If you accept, as NPR and many other creators and organizations have begun to accept, that social media is nowhere near as important as advertised, this starts to feel a lot like an act of revenge.

It wasn't lying that lost Barton their first publishing deal, but overall repulsive behavior and an openly professed disdain for being made to apologize for said behavior. Before Barton was the many-headed-and-colored hydra throwing its weight around the bookish internet, they were a single racist, transphobic author with a publishing deal for their YA romance The Ninth Life. A deal they then lost because they couldn't stop acting like a complete monster, got called to the carpet for their bullshit, posted a coerced apology at the behest of their publishing team, had a public meltdown in which they assured everyone they weren't actually sorry, and subsequently lost their professional relationships. 

That the series of identities they proceeded to adopt were brown and more Gender than Barton and other concurrent personas had been feels... pointed.

What if, banished from a land of plenty, you could return in the guise of your enemy and destroy their peace without arousing suspicion?

What if you, in your disguise, could garner sympathy from those who would otherwise turn you out, and use this influence to play them against one another?

You can target your past detractors and their supporters without being accused of holding a grudge. You can strangle their careers in the cradle with bullying and rumor mongering. Just like you're convinced they strangled yours.

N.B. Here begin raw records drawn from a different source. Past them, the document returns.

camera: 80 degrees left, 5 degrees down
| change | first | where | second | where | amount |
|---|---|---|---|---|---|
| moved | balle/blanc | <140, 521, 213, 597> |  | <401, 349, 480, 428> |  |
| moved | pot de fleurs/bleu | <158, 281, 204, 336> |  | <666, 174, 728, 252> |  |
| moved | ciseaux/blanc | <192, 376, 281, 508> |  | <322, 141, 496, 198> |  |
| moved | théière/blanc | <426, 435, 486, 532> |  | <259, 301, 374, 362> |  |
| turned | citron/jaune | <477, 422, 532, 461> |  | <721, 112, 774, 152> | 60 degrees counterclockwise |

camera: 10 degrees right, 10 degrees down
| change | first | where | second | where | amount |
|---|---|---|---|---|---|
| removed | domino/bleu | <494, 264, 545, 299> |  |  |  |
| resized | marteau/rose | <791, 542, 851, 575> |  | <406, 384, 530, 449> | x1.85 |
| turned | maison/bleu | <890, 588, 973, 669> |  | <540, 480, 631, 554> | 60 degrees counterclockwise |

As someone who was motivated to leave Twitter and, for the most part, shelve his original writing practice up to January of this year, because of the toxic dynamics engaged in and perpetuated and entrenched by people like Barton, I've been rocked by the revelation that so many of these toxic freakazoids are just NPCs controlled by the same bitter, shitty person.

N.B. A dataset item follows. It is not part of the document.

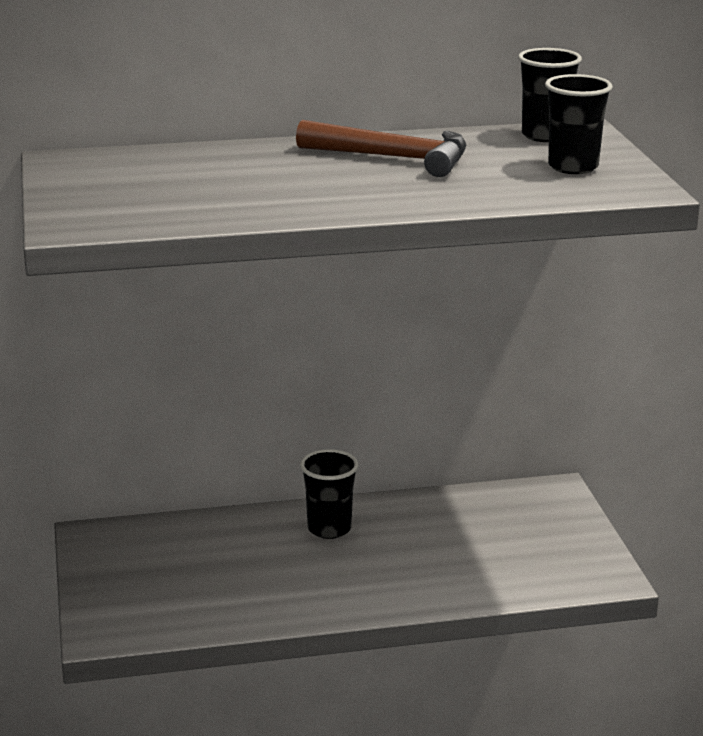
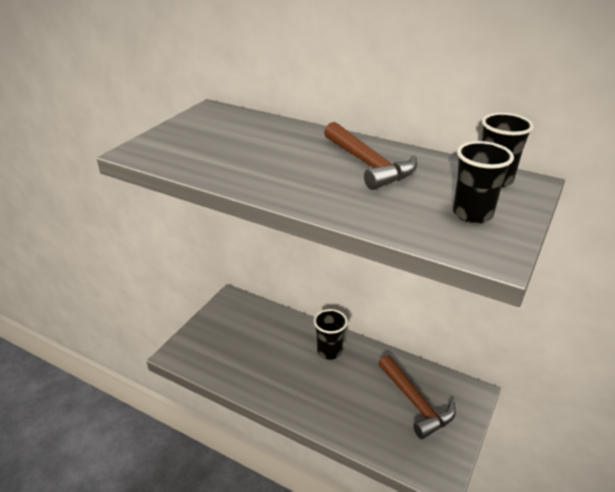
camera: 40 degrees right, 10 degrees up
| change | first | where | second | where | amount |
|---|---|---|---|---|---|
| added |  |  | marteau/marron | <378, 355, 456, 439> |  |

I have anxious memories tied to this entity's personas that date back to 2016. Taylor Brooke making my life more unpleasant predates Donald Trump making my life more unpleasant. That's WILD.

And this might not feel as momentous a revelation to me if I hadn't started rewriting a book that means a lot to me a couple months ago. Or if I could describe the book any other way than 'an occult detective story with a gay romance also present.' The filename on the first draft, now almost ten years old, was gayxfiles.doc, so like, yeah. Mysteries, and they don't always agree, but you know they're gonna do it.

Yeah, there's gonna be fucking. Lemme alone.

But in all seriousness: Being queer on the internet can be pretty unpleasant. Just like real life. Ditto sharing queer art. Triple ditto sharing queer art that's not cottagecore Booktok bait.

Oops.

Mean.

I guess, in a way, I'm feeling lost time. Time that Taylor Brooke has been using, I must admit, very effectively. For evil, but still. What do you do when the simulation is unveiled?